> _Data records_:

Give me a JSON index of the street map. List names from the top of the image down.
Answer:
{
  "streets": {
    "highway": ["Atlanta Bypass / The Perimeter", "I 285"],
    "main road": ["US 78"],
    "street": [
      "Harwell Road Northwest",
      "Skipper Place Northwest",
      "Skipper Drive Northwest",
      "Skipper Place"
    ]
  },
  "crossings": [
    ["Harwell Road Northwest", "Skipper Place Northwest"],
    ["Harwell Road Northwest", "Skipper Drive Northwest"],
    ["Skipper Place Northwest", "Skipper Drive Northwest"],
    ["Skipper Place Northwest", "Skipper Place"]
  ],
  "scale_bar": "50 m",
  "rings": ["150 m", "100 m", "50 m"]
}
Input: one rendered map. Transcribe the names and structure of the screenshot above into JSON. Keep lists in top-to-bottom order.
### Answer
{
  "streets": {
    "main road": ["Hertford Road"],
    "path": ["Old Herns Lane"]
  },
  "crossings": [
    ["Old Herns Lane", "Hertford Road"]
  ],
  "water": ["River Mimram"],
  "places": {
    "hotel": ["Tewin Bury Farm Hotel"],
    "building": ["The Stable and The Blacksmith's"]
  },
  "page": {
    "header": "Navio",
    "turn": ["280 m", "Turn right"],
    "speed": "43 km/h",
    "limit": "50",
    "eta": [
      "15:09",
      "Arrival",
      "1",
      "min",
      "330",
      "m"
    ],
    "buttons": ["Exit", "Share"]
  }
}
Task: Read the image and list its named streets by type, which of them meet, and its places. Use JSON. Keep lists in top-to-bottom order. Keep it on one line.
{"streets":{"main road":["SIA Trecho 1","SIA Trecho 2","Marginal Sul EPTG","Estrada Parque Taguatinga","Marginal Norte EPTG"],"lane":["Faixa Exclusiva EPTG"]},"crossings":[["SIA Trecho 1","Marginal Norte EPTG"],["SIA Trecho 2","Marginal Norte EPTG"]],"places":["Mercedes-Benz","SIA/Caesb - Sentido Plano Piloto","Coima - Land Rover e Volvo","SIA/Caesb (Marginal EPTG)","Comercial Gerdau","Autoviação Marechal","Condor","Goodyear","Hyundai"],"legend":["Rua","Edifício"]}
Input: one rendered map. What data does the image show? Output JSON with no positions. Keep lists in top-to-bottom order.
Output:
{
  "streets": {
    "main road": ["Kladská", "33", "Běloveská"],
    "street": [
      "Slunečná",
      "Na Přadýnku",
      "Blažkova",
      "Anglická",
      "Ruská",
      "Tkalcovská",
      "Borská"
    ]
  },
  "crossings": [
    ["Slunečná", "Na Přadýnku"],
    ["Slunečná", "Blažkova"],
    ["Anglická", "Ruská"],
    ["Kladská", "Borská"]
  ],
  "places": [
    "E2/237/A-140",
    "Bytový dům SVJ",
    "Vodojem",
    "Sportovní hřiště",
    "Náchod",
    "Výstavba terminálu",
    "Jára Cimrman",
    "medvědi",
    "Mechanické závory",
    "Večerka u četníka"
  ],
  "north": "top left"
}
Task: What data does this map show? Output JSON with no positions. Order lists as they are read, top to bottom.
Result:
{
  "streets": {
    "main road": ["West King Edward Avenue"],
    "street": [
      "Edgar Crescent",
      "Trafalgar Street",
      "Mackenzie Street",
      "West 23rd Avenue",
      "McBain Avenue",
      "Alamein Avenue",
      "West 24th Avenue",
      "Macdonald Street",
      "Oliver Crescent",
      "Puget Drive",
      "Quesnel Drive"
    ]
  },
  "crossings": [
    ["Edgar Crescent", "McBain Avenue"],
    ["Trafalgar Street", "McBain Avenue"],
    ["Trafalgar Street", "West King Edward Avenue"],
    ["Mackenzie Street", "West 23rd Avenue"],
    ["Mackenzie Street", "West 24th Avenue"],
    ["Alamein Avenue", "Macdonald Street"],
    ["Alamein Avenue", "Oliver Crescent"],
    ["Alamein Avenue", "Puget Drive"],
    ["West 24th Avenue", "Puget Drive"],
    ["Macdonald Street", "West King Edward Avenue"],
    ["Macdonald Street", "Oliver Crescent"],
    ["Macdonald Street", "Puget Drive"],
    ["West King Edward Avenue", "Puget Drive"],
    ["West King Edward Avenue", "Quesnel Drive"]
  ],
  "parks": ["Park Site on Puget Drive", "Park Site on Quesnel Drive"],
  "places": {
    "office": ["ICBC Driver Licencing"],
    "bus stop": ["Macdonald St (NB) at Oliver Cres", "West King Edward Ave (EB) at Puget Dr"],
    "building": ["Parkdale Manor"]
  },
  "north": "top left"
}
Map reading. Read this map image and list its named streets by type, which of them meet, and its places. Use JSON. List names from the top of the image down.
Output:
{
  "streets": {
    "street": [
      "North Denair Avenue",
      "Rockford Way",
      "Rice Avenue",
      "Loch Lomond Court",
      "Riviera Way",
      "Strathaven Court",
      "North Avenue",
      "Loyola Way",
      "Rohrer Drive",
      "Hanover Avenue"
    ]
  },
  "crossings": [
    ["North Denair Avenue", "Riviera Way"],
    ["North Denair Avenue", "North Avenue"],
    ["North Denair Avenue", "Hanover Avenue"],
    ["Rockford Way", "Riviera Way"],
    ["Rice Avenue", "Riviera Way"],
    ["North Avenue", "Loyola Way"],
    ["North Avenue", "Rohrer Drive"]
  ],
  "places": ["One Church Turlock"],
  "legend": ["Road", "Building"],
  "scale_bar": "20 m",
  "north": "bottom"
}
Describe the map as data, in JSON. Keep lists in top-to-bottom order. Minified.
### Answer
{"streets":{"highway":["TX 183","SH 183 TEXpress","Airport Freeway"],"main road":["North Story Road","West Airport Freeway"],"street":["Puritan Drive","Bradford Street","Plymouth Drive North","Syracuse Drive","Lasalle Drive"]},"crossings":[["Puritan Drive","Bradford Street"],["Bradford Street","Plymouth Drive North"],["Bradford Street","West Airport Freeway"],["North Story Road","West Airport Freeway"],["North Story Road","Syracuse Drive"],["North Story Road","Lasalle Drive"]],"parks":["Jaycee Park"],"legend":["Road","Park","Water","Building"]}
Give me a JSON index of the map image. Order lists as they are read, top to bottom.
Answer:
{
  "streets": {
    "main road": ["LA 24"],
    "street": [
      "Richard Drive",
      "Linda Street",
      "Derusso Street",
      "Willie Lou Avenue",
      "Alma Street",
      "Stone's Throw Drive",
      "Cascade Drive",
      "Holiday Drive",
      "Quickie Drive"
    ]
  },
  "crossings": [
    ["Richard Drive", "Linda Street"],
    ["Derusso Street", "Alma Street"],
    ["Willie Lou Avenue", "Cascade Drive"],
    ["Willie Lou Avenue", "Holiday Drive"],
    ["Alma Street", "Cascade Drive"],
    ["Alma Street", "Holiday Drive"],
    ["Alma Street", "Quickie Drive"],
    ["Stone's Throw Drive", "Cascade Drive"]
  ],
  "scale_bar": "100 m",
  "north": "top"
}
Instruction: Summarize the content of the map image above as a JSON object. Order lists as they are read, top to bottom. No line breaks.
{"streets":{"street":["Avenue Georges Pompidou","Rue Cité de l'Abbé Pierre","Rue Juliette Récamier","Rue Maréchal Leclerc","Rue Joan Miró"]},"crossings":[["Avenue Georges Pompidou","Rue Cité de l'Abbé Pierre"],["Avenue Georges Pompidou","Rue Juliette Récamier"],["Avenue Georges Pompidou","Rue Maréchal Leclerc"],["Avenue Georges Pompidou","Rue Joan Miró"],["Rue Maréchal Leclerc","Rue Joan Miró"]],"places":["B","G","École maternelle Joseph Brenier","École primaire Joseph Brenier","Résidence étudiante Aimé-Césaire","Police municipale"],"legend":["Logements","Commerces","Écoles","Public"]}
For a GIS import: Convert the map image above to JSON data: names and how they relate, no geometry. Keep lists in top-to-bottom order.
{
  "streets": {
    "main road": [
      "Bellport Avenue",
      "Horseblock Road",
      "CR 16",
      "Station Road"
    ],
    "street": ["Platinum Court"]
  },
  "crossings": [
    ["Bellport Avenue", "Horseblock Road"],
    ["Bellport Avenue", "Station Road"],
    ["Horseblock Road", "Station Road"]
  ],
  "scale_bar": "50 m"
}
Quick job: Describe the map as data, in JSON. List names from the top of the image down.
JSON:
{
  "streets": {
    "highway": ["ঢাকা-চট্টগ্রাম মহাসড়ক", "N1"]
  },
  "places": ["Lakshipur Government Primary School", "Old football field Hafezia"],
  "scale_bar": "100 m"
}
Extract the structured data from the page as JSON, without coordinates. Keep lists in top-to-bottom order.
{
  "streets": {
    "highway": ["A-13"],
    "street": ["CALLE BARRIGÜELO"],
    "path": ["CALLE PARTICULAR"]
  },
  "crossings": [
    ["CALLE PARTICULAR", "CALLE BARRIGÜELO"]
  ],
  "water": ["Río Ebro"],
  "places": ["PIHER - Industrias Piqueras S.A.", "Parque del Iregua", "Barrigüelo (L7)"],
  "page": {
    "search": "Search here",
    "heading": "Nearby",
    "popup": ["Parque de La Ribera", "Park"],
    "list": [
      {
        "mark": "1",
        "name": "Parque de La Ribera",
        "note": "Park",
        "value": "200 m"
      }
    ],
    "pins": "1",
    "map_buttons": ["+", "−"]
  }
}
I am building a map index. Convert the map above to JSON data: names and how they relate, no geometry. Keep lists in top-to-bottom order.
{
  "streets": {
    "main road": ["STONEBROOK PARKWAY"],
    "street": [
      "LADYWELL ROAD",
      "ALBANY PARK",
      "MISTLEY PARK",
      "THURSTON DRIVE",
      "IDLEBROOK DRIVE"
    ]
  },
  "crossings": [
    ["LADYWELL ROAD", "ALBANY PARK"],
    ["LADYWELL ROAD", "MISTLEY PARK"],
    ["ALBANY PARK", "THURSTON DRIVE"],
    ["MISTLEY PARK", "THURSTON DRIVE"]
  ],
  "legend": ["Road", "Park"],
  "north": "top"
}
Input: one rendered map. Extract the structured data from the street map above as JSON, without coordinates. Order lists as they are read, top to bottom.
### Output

> _The task_: Copy out every line of the entries where the string "this" shows up.

> _The answer_:
Task: What data does this map show? Output JSON with no positions. Order lists as they are read, top to bottom.
Map reading. Read this map image and list its named streets by type, which of them meet, and its places. Use JSON. List names from the top of the image down.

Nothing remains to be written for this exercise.